04/03/2024

Errare

Ainda não sei porquê e admito que nunca vou saber, meti-me um destes dias no supermercado. Já na fila para pagar, lembrei-me do bolo do caco, que não constava do meu cesto. Ali o abandonei e saí da fila, “Falta-me o bolo do caco!”, por acaso a pensar por que diachos se chama bolo àquele pão — já para não escalpelizar a palavra “caco” (monco? Burrié?) — e depois se chama pão àquele bolo de ló (e “ló” porquê? Por que não “dó” ou “lá”?) Pronto, já sei: devia estudar a etimologia das palavras antes de me meter aqui. Depois voltei para a fila, e “Ai, onde é que estão as minhas coisas? O meu carrinho?”. Estive mesmo para fazer um espavento, “Fui assaltada!”, mas depois lembrei-me que os bagulhos só são meus a partir do momento em que os pago. Foi quando percebi que estava na bicha errada. Enfim, só não erra quem não faz. 

Saí dali direitinha à loja de lingerie, entrei e disse à funcionária: “Olá. Eu sou a dos sutiãs.”. Isto porquê? Porque já entabulara diversas conversações telefónicas acerca daquela peça em particular, cor, tamanho, encomenda, já chegou, vou buscar, eu guardo. A pessoa, extremamente maquilhada (verde na parte não móvel da pálpebra, muito anos ‘70), respondeu-me assim: “Eu não sou daqui, sou de Odivelas.”. Curioso — pensei, pondo a cabecita de lado, como fazem as galinhas quando estão baralhadas (amiúde) — já não é a primeira vez que esta retro me responde isto quando a abordo. Será que diz o mesmo a todas as freguesas? Para a próxima, entro na loja e digo: “Eu não sou de Odivelas, sou daqui.” Só para ver o que é que acontece. 

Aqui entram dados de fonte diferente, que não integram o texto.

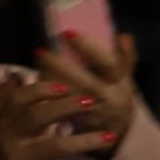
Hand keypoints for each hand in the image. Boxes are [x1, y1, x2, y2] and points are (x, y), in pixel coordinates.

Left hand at [33, 31, 138, 150]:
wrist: (116, 128)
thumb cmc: (114, 92)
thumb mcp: (123, 75)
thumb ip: (124, 56)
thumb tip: (124, 36)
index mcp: (119, 83)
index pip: (108, 65)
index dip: (89, 49)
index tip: (67, 32)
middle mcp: (106, 98)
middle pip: (84, 83)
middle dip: (61, 66)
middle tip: (41, 50)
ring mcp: (92, 114)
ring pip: (68, 97)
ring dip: (49, 79)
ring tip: (36, 59)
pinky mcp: (76, 124)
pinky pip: (59, 108)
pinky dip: (47, 93)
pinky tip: (35, 77)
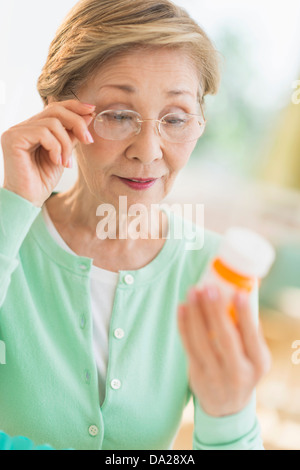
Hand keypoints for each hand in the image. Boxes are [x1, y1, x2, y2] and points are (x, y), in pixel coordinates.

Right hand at [1, 99, 95, 207]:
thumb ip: (72, 135)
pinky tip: (56, 162)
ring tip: (67, 162)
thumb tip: (88, 115)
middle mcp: (22, 126)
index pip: (55, 108)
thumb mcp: (64, 153)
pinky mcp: (13, 138)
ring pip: (52, 123)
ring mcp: (16, 131)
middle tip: (88, 140)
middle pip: (55, 110)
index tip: (92, 112)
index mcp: (33, 127)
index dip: (74, 107)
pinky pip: (43, 133)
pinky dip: (56, 147)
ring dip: (66, 143)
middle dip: (77, 123)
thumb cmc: (43, 180)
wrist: (29, 199)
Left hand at [177, 284, 270, 416]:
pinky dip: (184, 325)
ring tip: (193, 291)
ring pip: (202, 340)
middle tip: (209, 287)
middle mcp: (238, 372)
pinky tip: (182, 307)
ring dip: (196, 313)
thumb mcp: (254, 356)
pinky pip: (188, 346)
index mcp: (258, 363)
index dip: (244, 314)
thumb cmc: (242, 369)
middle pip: (225, 337)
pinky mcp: (197, 375)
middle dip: (216, 310)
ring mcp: (216, 375)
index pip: (251, 336)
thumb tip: (239, 293)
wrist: (226, 407)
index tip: (238, 292)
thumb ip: (249, 331)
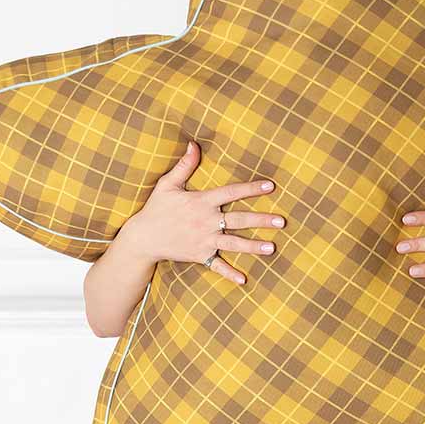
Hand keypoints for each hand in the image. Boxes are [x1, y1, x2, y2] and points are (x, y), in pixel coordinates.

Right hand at [126, 139, 284, 285]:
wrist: (143, 238)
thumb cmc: (156, 209)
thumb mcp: (168, 184)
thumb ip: (184, 165)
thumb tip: (193, 143)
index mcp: (202, 202)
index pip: (231, 192)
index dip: (251, 188)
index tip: (270, 186)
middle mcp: (206, 221)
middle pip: (239, 220)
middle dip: (261, 220)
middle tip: (282, 221)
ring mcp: (204, 240)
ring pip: (233, 244)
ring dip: (253, 247)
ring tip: (272, 248)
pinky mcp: (199, 255)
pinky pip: (216, 266)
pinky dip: (229, 273)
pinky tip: (244, 280)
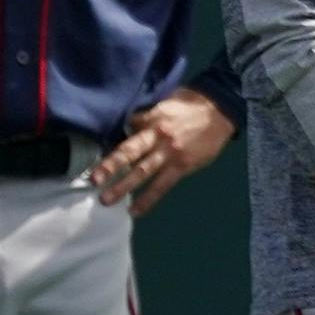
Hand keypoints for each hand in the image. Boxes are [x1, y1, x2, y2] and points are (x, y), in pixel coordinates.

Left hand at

Deslindado o imbróglio, chegámos à conclusão que as negociações que eu havia entabulado não haviam sequer tido lugar com alguém daquele espaço comercial, mas sim de um outro, para lá da Estefânia. Tudo culpas do Google, que uma pessoa põe “loja de x no lugar y” e o destravado apresenta-nos o lugar z. Não importa, a verdade é que estava tão empenhada na aquisição que me despedi da de Odivelas e determinei-me a zarpar Rosinha, minha canoa, até para lá da Estefânia. Acerco-me da viatura e deparo-me com um idoso, dentro do carro estacionado ao lado, a ver no telemóvel mulheres sem sutiã. É o mal de darem smartphones àquela faixa etária, coitados. Depois enganam-se e vão parar ao inferno, ou ao céu, ou lá o que é.